Saint-Lary-Soulan.

    Nairo Quintana, dieser drahtige Bilderbuch-Kletterer, musste doch noch lächeln. Als der Kolumbianer das 2215 Meter hohe Dach der diesjährigen Tour de France erreichte, schien er nach der nur 65 Kilometer langen Bergetappe dem Himmel ein Stück näher. Auf dem wolkenbehangenen Gipfel des Col du Portet, im leichten Regen, lachte der 28-jährige Movistar-Profi, das der Anblick eine Freude war.

    Sky-Kapitän Chris Froome folgte mit Abstand, aber er war dem Himmel dieser Frankreich-Rundfahrt ein gutes Stück entrückt. 1,6 Kilometer vor dem Ziel hatte der Niederländer Tom Dumoulin angegriffen, der Gesamtführende Geraint Thomas setzte hinterher, Froome konnte nicht mehr mitgehen. Der viermalige Tour-Champion war geschlagen. Vier Tage vor dem Finale in Paris darf Sky-Teamkollege Thomas vom größten Erfolg seiner Karriere träumen. Der Waliser führt mit 1:59 Minute vor Dumoulin. „Ich bin jetzt in einer gute Position, aber ich denke immer noch von Tag zu Tag“, sagte der 32-Jährige bescheiden. „Alles kann noch passieren.“

    Froome liegt nochmals 32 Sekunden hinter Sunweb-Kapitän Dumoulin. Zudem stürzte er nach der Etappe. Froome war auf dem Weg zum Teambus von einem Polizisten angehalten worden und kam dabei zu Fall. Der Ordnungshüter hatte den mit einer Regenjacke bekleideten Briten fälschlicherweise für einen Fan gehalten. „Es war ein Missverständnis, Chris geht es gut“, sagte ein Teamsprecher .

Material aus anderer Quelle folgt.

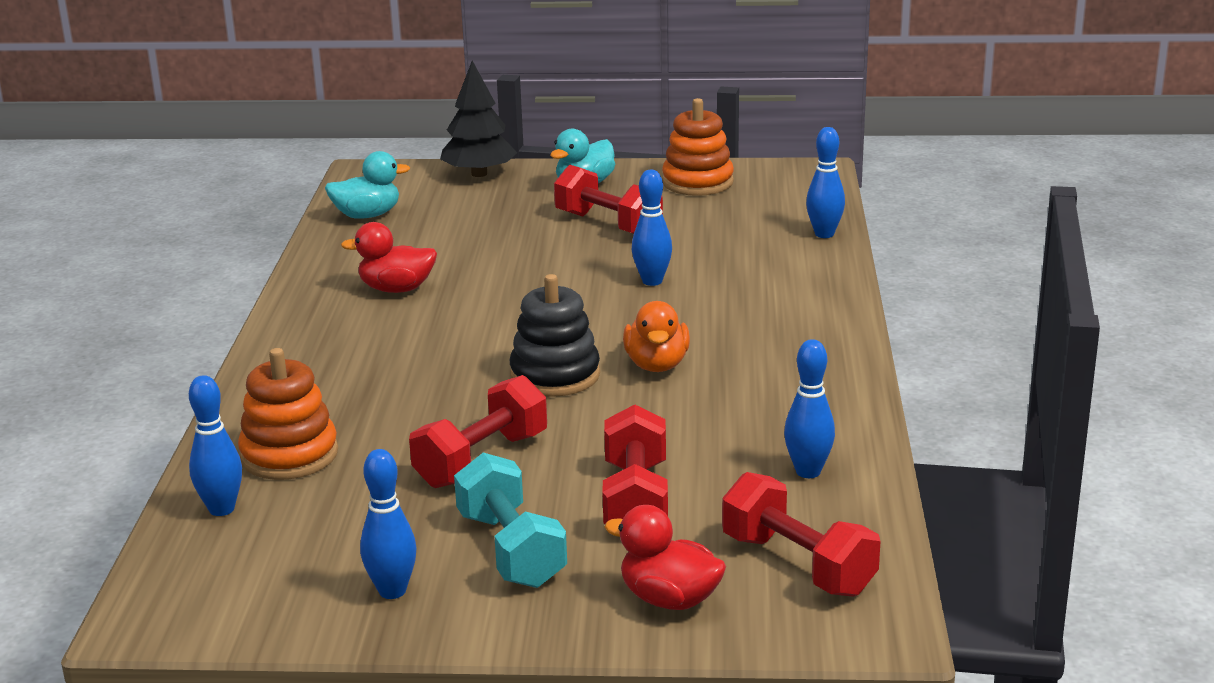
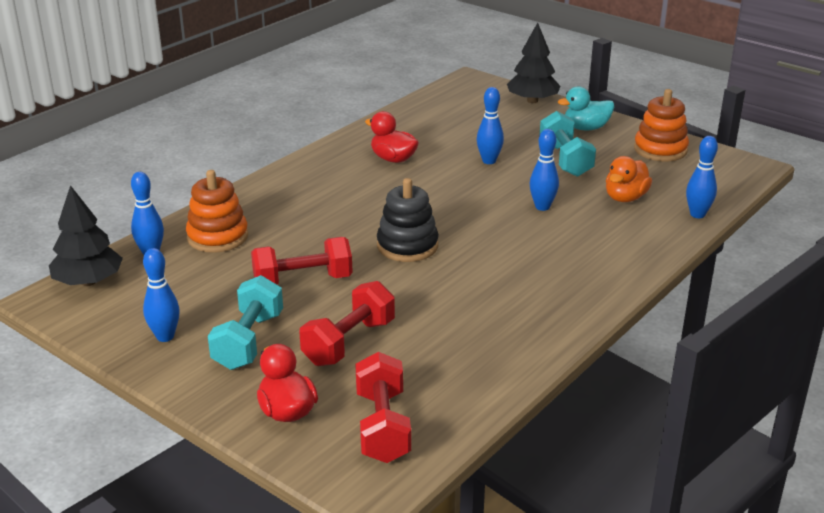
camera: 35 degrees right, 5 degrees up
turquoise duck [325,151,410,219] -> none
red dumbbell [554,165,663,234] -> turquoise dumbbell [539,111,596,177]
orange duck [623,301,690,372] -> orange duck moved to [606,156,652,202]
blue bowling pin [784,339,835,478] -> blue bowling pin moved to [477,87,504,164]
none -> black tree [49,185,123,286]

    Auf der kürzesten Touretappe seit 30 Jahren von Bagnères-de-Luchon nach Saint-Lory-Soulan hatte sich niemand wegducken können. Das lange Drama einer normalen Bergetappe war komprimiert zu einem fiebrigen Kurzfilm, dessen Trailer nicht nur das Blut in den Adern der Fahrer gefrieren ließ. Angesichts der Kletterpartie war bei den Sprintern die Sorge groß, das Zeitlimit und damit die relativ flache Etappe heute nach Pau zu verpassen. Etliche Sprinter, darunter die Deutschen Marcel Kittel und André Greipel waren der Alpen-Tortur zum Opfer gefallen. Peter Sagan hatte sie müde überstanden. Seit Dienstag steht fest, dass der Slowake Erik Zabels Rekord in Paris einstellt.

    Mathematisch ist dem dreimaligen Etappensieger das sechste Grüne Trikot nicht mehr zu nehmen. „Außer wenn er stürzt oder krank wird“, gab Bora-Teammanager Ralph Denk zu Bedenken. Seine Befürchtungen wurden wahr. Auf der Abfahrt vom Col de Val Louron-Azet stürzte Sagan. Minutenlang gab es keine Informationen. Dann meldete der Transponder Bewegung, Sagan fuhr weiter. Tatsächlich erreichte der dreimalige Weltmeister noch im Zeitlimit das Ziel. Allerdings stieg er mit Schmerzen vom Rad.